### Compruebe su comprensión
1) Responda brevemente, según el texto sobre Aldo Cánepa:
(a) ¿Dónde y en qué año nació Aldo Cánepa?
(b) ¿Qué dos libros ha publicado?
(c) ¿Qué negocio tenía quien escribe cuando empezó a escribir?
2) Edite el fragmento del texto sobre Aldo Cánepa que comienza con las palabras que contienen "integra la bibliografía" y termina con "dos muy buenas.". Escríbalo de nuevo sustituyendo "infatigable" por "incansable".
3) Resuma el texto sobre Aldo Cánepa en dos oraciones.

### Texto para revisión

+++++

Supe de Aldo Cánepa (El Sauce, Canelones, 1922) por un correo de Jaime Monestier en el
que anunciaba el nonagésimo cumpleaños de don Aldo, al tiempo que distribuía un
breve fragmento salido de su pluma. Comencé a leerlo con el ánimo
favorablemente predispuesto, pues los correos de Monestier suelen contener
textos de calidad o cuestiones interesantes, en vez de las pavadas que ―cada
vez con mayores frecuencia y cantidad― invaden la Red. Esto es lo que decía Jaime:
Mi amigo
Aldo Cánepa acaba de cumplir sus noventa años. Escritor poco conocido -sería
una paradoja que fuese conocido por su modestia casi claustral- es egresado del
IPA y ejerció la docencia durante varios años. Su trabajo sobre Felisberto H.
integra la bibliografía del autor y escribió profusamente para los estudiantes
apuntes que yo, a veces, consulto por su claridad y erudición. Sus consejos y
sus observaciones son –generalmente- infalibles. Lector infatigable desde la
juventud y con memoria privilegiada, ha publicado dos libros excelentes, Cuentos a granel y Orden alfabético, y tiene cinco novelas inéditas, de las que he leído dos muy buenas.
Algún día lo “descubrirá” una editorial. Un personaje que es su alter ego, Tito
Lívido, cuyos escritos me confía y conservo celosamente, me entregó ayer esta
página que quiero compartir.
Comencé a leer esa página, decía, y solo unas
líneas después ya me encontraba bajo el hechizo de una escritura concisa pero
poderosa (¿por qué puse ese “pero” ahí?); de una forma de escribir precisa y
penetrante, muy cercana a mi ideal, a lo que yo persigo ―a veces pienso que
infructuosamente― desde que hace seis o siete años comencé a escribir con
asiduidad. Me sucede que incluso leyendo a escritores muy reputados, aunque lo
que cuenten sea atractivo, me cuesta frecuentemente identificarme con la forma
en que construyen sus frases y las puntúan: al fragmento que leía no le encontré una sola mácula.
Está bien que el texto de don Aldo me llegara
ahora y no entonces, pienso ahora, porque en realidad yo empecé a escribir tras
una serie de repetidas decepciones. Me explico: yo tenía por aquel entonces una
librería, y con ello acceso gratuito a cuantos textos se me antojasen. Pero,
claro, con el tiempo me había convertido en un lector cada vez más crítico y
exigente, hasta el punto de que eran muy raros los libros en los que me
adentraba más allá de la décima o vigésima página, y menos aún los que conseguía
terminar.

+++++

Datos de texto extraídos de la página:
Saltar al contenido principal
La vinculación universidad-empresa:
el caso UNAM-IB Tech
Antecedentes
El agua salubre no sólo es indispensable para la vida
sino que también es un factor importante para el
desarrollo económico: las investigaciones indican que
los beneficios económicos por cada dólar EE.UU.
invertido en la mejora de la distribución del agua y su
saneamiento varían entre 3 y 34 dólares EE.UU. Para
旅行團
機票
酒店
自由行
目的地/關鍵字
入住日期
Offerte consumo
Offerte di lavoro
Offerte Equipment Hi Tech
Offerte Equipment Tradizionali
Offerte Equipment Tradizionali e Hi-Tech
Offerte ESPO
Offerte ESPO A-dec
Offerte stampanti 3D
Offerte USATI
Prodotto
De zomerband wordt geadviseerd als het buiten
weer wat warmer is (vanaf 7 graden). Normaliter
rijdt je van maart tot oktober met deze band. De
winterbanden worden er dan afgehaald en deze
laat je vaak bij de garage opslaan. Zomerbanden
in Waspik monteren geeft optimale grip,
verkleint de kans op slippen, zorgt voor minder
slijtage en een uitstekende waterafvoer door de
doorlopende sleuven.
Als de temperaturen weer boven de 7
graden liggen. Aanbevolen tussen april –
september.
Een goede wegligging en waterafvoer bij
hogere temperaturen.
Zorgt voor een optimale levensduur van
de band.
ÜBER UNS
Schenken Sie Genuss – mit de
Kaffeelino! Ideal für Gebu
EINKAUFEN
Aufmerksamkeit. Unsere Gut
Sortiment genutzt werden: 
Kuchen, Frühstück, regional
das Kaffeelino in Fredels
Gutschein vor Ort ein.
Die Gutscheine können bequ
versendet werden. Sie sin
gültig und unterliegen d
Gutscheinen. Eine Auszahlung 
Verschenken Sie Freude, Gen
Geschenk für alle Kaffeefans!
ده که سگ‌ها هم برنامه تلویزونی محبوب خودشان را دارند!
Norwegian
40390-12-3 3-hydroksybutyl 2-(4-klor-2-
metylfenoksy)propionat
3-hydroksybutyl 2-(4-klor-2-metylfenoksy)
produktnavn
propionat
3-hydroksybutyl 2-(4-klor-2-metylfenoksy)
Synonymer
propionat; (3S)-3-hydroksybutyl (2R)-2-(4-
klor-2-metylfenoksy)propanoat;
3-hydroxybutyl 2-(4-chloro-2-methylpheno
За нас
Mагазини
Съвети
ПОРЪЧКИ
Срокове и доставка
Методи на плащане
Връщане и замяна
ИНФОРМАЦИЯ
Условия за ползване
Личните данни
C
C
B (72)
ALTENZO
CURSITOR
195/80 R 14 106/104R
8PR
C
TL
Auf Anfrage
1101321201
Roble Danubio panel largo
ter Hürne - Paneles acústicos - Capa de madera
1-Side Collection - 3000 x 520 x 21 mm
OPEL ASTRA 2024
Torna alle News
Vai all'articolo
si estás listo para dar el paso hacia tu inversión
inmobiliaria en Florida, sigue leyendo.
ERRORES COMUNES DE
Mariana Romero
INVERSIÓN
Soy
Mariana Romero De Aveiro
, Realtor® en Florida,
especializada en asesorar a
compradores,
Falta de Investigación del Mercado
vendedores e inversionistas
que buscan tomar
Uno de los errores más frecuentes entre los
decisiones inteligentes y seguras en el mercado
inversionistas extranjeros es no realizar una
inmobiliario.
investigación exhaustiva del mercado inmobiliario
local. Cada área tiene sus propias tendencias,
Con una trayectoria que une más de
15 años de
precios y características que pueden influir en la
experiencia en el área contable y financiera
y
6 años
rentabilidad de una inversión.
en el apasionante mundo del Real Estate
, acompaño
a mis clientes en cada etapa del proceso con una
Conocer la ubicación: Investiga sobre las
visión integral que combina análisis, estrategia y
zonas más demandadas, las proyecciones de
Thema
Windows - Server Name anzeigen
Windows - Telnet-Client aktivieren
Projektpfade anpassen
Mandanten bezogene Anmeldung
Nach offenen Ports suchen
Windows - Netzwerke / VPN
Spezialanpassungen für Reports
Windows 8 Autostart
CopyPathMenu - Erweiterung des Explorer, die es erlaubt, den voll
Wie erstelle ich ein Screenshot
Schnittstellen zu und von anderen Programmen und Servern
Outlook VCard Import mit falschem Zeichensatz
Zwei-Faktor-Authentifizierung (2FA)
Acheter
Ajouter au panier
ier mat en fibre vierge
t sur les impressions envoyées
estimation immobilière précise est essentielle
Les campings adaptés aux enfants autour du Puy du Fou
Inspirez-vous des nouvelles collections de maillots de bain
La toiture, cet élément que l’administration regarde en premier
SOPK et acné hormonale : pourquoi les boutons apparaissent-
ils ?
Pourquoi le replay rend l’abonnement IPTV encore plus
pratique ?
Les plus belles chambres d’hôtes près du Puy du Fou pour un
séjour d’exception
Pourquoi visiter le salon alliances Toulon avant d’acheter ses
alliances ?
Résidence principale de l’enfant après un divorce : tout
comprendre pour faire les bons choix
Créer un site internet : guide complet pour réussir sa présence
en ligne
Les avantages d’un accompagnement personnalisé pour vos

+++++

### Respuestas del ejercicio
1)
(a) En El Sauce, Canelones, en 1922.
(b) Cuentos a granel y Orden alfabético.
(c) Una librería.

2)
integra la bibliografía del autor y escribió profusamente para los estudiantes
apuntes que yo, a veces, consulto por su claridad y erudición. Sus consejos y
sus observaciones son –generalmente- infalibles. Lector incansable desde la
juventud y con memoria privilegiada, ha publicado dos libros excelentes, Cuentos a granel y Orden alfabético, y tiene cinco novelas inéditas, de las que he leído dos muy buenas.

3) Quien escribe supo de Aldo Cánepa, nacido en 1922, por un correo de Jaime Monestier que anunciaba su nonagésimo cumpleaños y compartía una página suya, cuya escritura concisa y precisa le resultó hechizante. Monestier lo presenta como un escritor poco conocido que ejerció la docencia, ha publicado dos libros y tiene cinco novelas inéditas, y quien escribe explica que comenzó a escribir tras repetidas decepciones con la lectura en la época en que tenía una librería.